Syrian children forced to flee their homeland are now being educated in Turkey with the help of a Canadian organization.
The civil war in Syria — which activists say has left at least 35,000 dead since the uprising against the regime of President Bashar al-Assad began in March 2011 — has resulted in the closure of most schools in the country.
Thousands of Syrians have fled to neighbouring countries, including Turkey, where a new school recently opened inside a lime-green house on the edge of the southwest border city of Reyhanli, with the help of $40,000 from Canadian Relief for Syria.
The organization was in the news in August after the federal government decided to withdraw approval of a $2-million grant, saying it was concerned about how the money would be spent.

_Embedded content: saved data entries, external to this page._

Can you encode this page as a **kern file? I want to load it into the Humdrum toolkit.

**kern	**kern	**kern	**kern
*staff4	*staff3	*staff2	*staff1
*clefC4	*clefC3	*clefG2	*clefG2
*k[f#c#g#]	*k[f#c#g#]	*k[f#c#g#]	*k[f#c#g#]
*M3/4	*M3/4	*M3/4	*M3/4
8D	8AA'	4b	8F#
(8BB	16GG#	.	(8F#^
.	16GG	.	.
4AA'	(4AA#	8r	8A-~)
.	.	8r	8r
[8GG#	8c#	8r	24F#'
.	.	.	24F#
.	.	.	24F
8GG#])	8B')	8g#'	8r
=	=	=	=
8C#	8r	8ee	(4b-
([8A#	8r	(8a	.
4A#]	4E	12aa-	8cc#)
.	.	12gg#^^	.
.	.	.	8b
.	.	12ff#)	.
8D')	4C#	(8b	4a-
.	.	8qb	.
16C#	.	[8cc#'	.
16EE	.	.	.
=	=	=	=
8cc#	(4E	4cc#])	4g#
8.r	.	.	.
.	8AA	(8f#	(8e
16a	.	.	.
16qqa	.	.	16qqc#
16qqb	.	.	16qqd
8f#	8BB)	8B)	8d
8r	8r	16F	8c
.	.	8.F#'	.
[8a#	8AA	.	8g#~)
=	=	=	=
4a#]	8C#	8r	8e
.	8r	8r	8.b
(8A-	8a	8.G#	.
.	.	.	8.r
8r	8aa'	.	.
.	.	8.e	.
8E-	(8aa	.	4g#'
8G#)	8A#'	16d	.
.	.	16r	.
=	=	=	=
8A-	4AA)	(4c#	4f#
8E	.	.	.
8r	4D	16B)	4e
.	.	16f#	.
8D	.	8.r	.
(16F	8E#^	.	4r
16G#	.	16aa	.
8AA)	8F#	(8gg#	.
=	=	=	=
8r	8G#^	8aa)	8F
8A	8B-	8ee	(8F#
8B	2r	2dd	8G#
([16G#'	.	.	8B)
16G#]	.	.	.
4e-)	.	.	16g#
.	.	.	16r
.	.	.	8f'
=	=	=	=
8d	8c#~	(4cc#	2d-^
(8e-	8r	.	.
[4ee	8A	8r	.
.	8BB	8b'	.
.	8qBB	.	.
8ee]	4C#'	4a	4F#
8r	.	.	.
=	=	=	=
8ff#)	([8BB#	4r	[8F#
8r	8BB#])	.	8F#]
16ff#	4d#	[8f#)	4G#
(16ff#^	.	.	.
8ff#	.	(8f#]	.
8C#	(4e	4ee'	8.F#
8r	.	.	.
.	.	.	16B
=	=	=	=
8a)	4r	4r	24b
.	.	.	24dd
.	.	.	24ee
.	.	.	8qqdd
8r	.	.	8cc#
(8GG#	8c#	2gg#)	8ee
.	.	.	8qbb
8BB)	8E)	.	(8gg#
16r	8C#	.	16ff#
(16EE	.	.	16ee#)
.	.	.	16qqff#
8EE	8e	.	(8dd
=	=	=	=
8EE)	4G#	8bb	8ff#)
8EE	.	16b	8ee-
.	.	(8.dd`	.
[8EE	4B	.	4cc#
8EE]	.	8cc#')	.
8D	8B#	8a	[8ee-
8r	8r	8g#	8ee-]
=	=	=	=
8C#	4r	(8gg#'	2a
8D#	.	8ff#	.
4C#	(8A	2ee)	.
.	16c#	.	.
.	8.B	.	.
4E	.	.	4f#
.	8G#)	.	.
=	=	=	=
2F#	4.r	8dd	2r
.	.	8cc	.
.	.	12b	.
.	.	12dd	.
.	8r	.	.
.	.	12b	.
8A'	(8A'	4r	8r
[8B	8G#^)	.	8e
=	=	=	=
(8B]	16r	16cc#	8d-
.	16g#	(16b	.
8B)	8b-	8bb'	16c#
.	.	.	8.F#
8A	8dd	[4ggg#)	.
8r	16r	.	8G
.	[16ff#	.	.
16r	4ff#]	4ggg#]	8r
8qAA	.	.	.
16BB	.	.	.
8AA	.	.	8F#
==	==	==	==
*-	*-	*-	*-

An official with the organization told CBC News every dime raised for the school came from private donations, mainly from Syrian-Canadians.Photos: Helping Syrian children in Turkey
"It’s so important for any child to have education," said Hazar Mahayni, a pharmacist from Montreal who is taking time off work to be headmistress at the new school.
"The future of Syria — these children will build it. So they need support," Mahayni said.
She originally planned to spend just a week in Turkey setting up the school, but now says she doesn't think she can leave without making a difference.
"To make them feel safe. To take them away from the thoughts of war, dangerous stress. They had enough, I think," Mahayni said.
Currently, 600 young Syrians living in Reyhanli attend the school, where classes are led by Syrian teachers. There is a waiting list of 2,000 children from among the refugees in the area.
Many of the students at the school have witnessed first-hand the horrors of war.
"I watched as they tortured my uncles at my house," said one seven-year-old boy. "Bashar's men killed one of them."
A seven-year-old girl who fled Syria with her family a few weeks ago, said she is happy to be studying again at the school in Turkey.
"I missed a lot of school when I was in Syria," she told CBC News, speaking in Arabic.
Her father said he is thankful to Canadians.
"Canada has given us so much. Even more than many Muslim countries."